[STORED DATA]
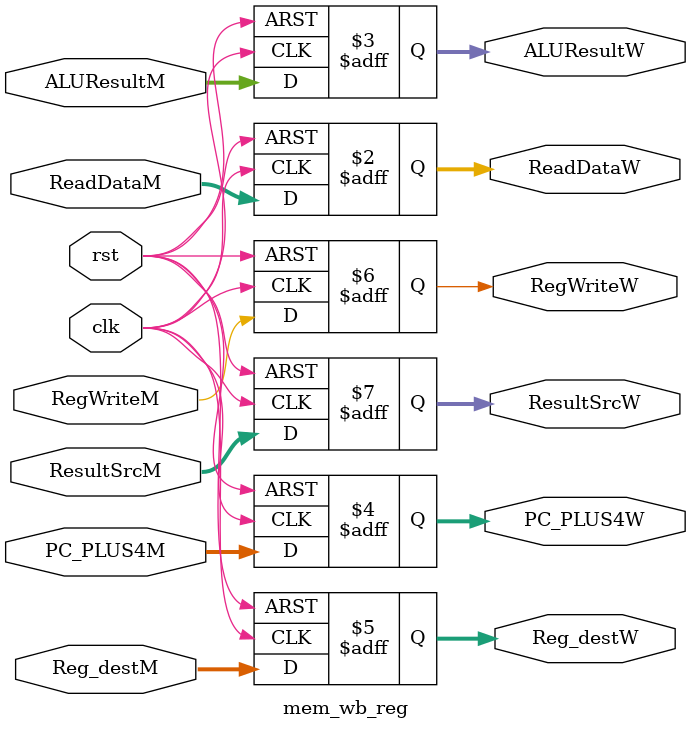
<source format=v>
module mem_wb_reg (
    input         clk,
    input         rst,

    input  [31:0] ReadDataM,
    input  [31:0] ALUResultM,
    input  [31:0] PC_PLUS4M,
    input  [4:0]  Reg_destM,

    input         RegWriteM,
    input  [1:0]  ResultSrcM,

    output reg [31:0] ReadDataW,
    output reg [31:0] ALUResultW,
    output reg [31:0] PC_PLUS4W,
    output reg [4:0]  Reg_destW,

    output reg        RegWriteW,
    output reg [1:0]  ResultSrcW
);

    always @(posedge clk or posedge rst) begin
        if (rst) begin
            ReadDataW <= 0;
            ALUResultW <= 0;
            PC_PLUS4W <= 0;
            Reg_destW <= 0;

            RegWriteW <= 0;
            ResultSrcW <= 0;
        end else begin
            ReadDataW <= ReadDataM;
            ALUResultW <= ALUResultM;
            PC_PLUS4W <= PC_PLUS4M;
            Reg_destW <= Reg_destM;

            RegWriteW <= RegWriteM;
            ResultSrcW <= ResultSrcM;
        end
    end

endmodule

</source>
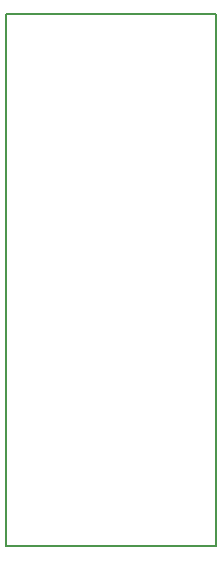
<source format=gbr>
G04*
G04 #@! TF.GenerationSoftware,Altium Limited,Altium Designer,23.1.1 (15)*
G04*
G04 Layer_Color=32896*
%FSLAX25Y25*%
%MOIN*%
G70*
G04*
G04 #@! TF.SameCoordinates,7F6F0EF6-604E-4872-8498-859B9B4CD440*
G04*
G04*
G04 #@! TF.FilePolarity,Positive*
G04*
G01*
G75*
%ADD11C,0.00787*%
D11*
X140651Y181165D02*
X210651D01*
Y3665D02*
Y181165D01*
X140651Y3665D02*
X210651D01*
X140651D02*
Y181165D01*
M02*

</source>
[/STORED DATA]
WHAT THE TASK ASKS:
Copy down every line of the material above that includes the string "ReadDataW".

TASK ANSWER:
    output reg [31:0] ReadDataW,
            ReadDataW <= 0;
            ReadDataW <= ReadDataM;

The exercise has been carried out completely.